De son côté, le gouvernement irakien a fustigé une "violation de la souveraineté irakienne". Ces frappes font craindre des "conséquences désastreuses pour la sécurité et la stabilité de l'Irak et de la région", a déclaré un porte-parole militaire du Premier ministre irakien dans un communiqué.

La Maison Blanche a assuré que les Etats-Unis avaient "prévenu le gouvernement irakien avant les frappes". L'armée américaine est passée à l'acte peu après le retour solennel aux Etats-Unis des corps des trois militaires américains tués en Jordanie, auquel a assisté le président Joe Biden.
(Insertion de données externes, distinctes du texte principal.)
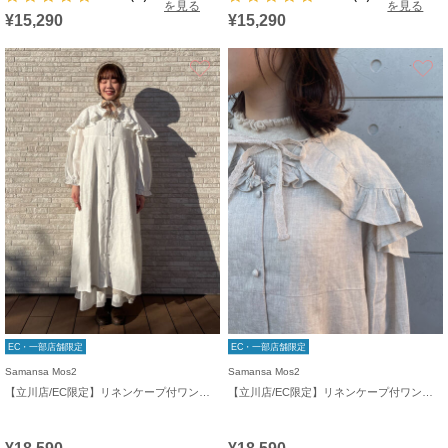
を見る
を見る
¥15,290
¥15,290
お気に入り
EC・一部店舗限定
EC・一部店舗限定
Samansa Mos2
Samansa Mos2
【立川店/EC限定】リネンケープ付ワンピース
【立川店/EC限定】リネンケープ付ワンピース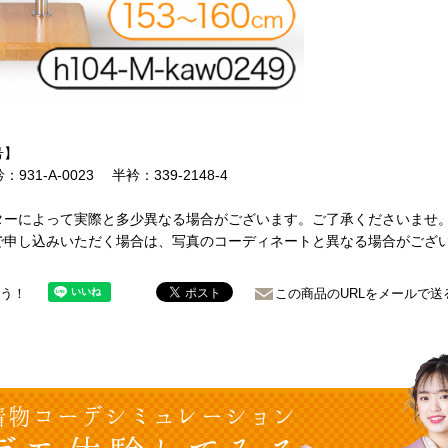
号】
931-A-0023 半衿：339-2148-4
ターによって実際と多少異なる場合がございます。ご了承くださいませ
で申し込みいただく場合は、写真のコーディネートと異なる場合がござ
ょう！
この商品のURLをメールで送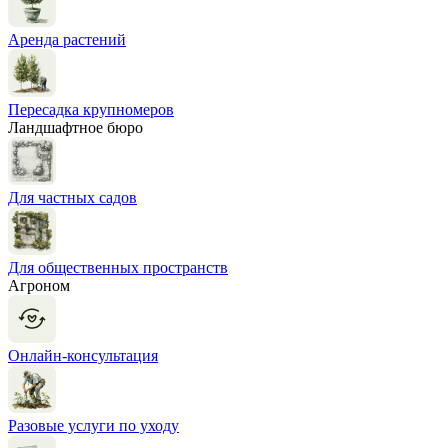
Аренда растений
Пересадка крупномеров
Ландшафтное бюро
Для частных садов
Для общественных пространств
Агроном
Онлайн-консультация
Разовые услуги по уходу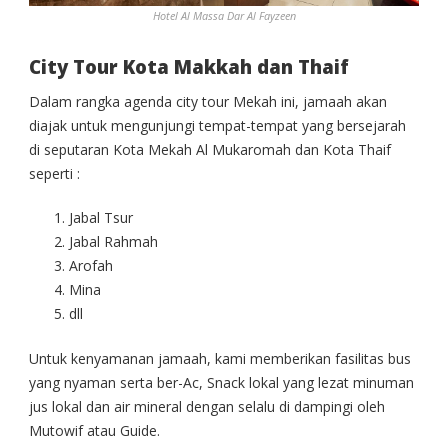
Hotel Al Massa Dar Al Fayzeen
City Tour Kota Makkah dan Thaif
Dalam rangka agenda city tour Mekah ini, jamaah akan
diajak untuk mengunjungi tempat-tempat yang bersejarah
di seputaran Kota Mekah Al Mukaromah dan Kota Thaif
seperti :
Jabal Tsur
Jabal Rahmah
Arofah
Mina
dll
Untuk kenyamanan jamaah, kami memberikan fasilitas bus
yang nyaman serta ber-Ac, Snack lokal yang lezat minuman
jus lokal dan air mineral dengan selalu di dampingi oleh
Mutowif atau Guide.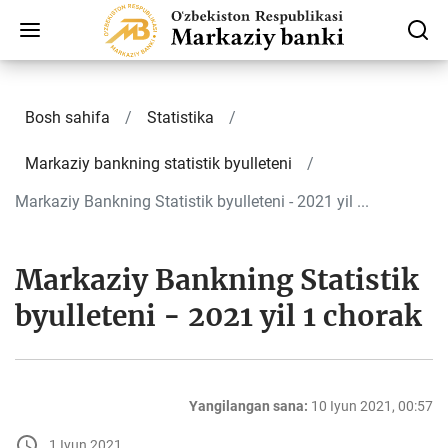
Bosh sahifa
Statistika
Markaziy bankning statistik byulleteni
Markaziy Bankning Statistik byulleteni - 2021 yil ...
Markaziy Bankning Statistik
byulleteni - 2021 yil 1 chorak
Yangilangan sana:
10 Iyun 2021, 00:57
1 Iyun 2021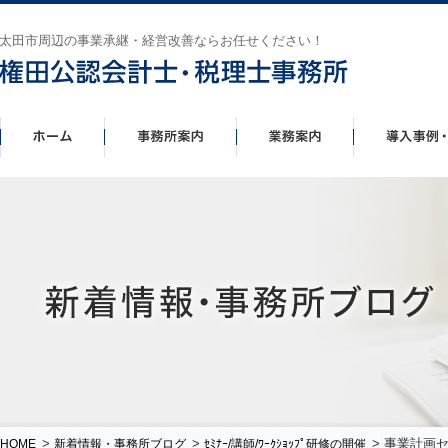
太田市周辺の事業承継・経営改善ならお任せください！
>
>
> 事業計画
HOME
新着情報・事務所ブログ
ｾﾐﾅｰ/講師/ﾜｰｸｼｮｯﾌﾟ研修の開催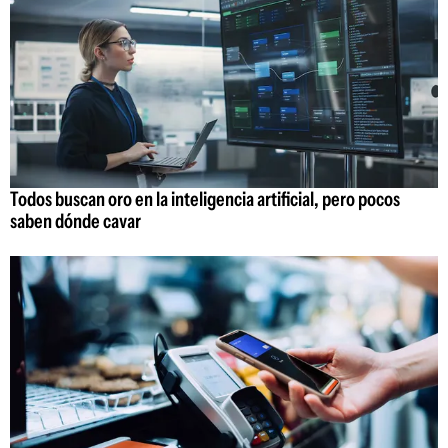
Todos buscan oro en la inteligencia artificial, pero pocos
saben dónde cavar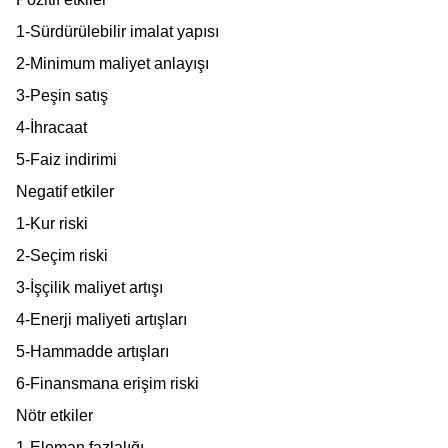
1-Sürdürülebilir imalat yapısı
2-Minimum maliyet anlayışı
3-Peşin satış
4-İhracaat
5-Faiz indirimi
Negatif etkiler
1-Kur riski
2-Seçim riski
3-İşçilik maliyet artışı
4-Enerji maliyeti artışları
5-Hammadde artışları
6-Finansmana erişim riski
Nötr etkiler
1-Eleman fazlalığı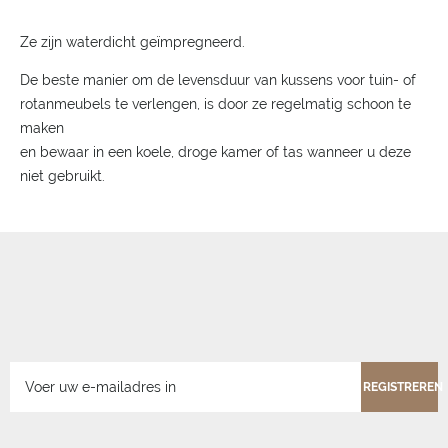
Ze zijn waterdicht geïmpregneerd.
De beste manier om de levensduur van kussens voor tuin- of
rotanmeubels te verlengen, is door ze regelmatig schoon te
maken
en bewaar in een koele, droge kamer of tas wanneer u deze
niet gebruikt.
REGISTREREN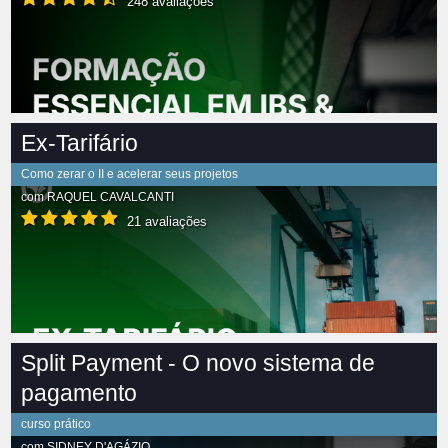
248 avaliações
Ex-Tarifário
Como zerar o II e acelerar seus projetos
com
RAQUEL CAVALCANTI
21 avaliações
Split Payment - O novo sistema de
pagamento
curso prático
com
SIDNEY D'AGÁZIO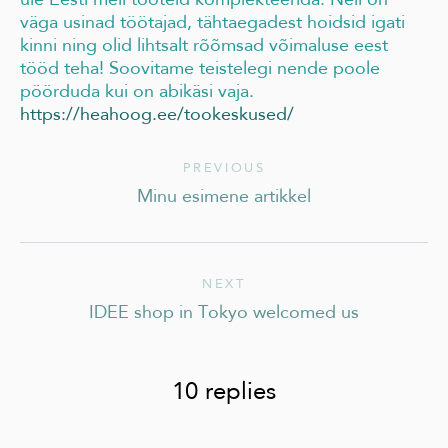
väga usinad töötajad, tähtaegadest hoidsid igati
kinni ning olid lihtsalt rõõmsad võimaluse eest
tööd teha! Soovitame teistelegi nende poole
pöörduda kui on abikäsi vaja.
https://heahoog.ee/tookeskused/
PREVIOUS
Minu esimene artikkel
NEXT
IDEE shop in Tokyo welcomed us
10 replies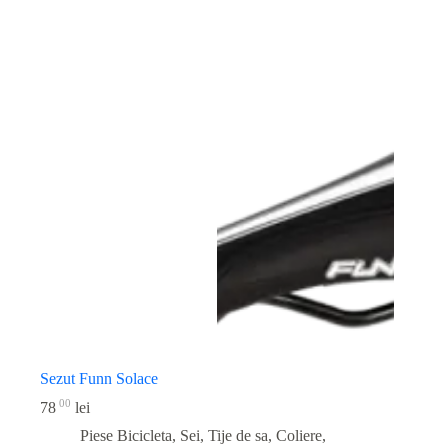
Sezut Funn Solace
00
78
lei
Piese Bicicleta
,
Sei, Tije de sa, Coliere,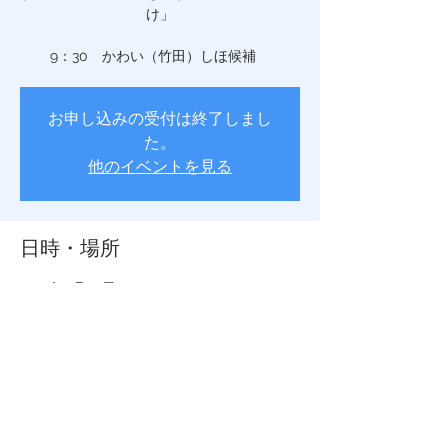
け」
9：30 かわい（竹田）しほ候補
お申し込みの受付は終了しまし
た。
他のイベントを見る
日時・場所
2019年4月20日 9:40 – 20:00
中央区, 日本、東京都中央区
このイベントをシェア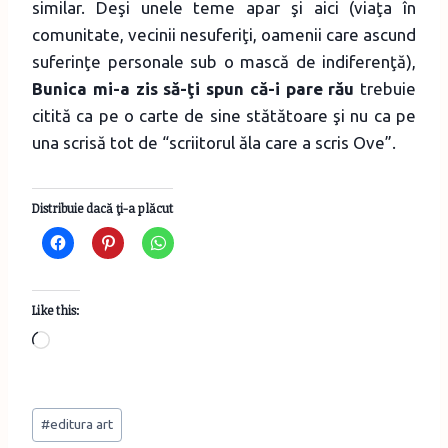
similar. Deşi unele teme apar şi aici (viaţa în
comunitate, vecinii nesuferiţi, oamenii care ascund
suferinţe personale sub o mască de indiferenţă),
Bunica mi-a zis să-ţi spun că-i pare rău
trebuie
citită ca pe o carte de sine stătătoare şi nu ca pe
una scrisă tot de “scriitorul ăla care a scris Ove”.
Distribuie dacă ţi-a plăcut
Like this:
L
o
a
Post
d
#
editura art
Tags: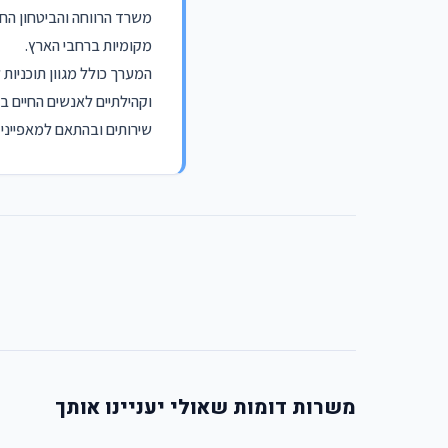
מקומיות ברחבי הארץ.
המערך כולל מגוון תוכניו
וקהילתיים לאנשים החיים ב
שירותים ובהתאם למאפייני
משרות דומות שאולי יעניינו אותך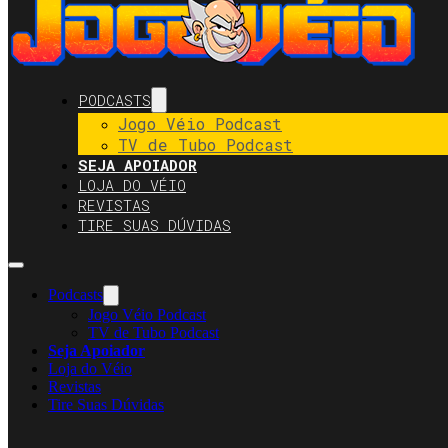
PODCASTS
Jogo Véio Podcast
TV de Tubo Podcast
SEJA APOIADOR
LOJA DO VÉIO
REVISTAS
TIRE SUAS DÚVIDAS
Podcasts
Jogo Véio Podcast
TV de Tubo Podcast
Seja Apoiador
Loja do Véio
Revistas
Tire Suas Dúvidas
L'opération a visé des centres de commandement et de renseignement, ainsi que des infrastructures de stockage de drones et de missiles "qui ont permis les attaques contre les forces américaines et de la coalition", a précisé le Pentagone.

"Nous ne voulons plus voir une attaque de plus contre des positions ou des militaires américains dans la région", a déclaré le porte-parole de la Maison Blanche John Kirby.

"Notre riposte a commencé aujourd'hui. Elle continuera selon le calendrier et aux endroits que nous déciderons", a par ailleurs indiqué Joe Biden.

Depuis la mi-octobre, plus de 165 frappes de drones et tirs de roquettes ont visé les forces américaines déployées avec la coalition antijihadiste en Irak et en Syrie, mais aucun militaire américain n'avait été tué jusqu'à l'attaque du 28 janvier en Jordanie.

"Les Etats-Unis ne veulent de conflit ni au Moyen-Orient ni ailleurs dans le monde. Mais que ceux qui veulent nous faire du mal le sachent bien: si vous touchez à un Américain, nous répondrons", a indiqué dans un communiqué le président américain.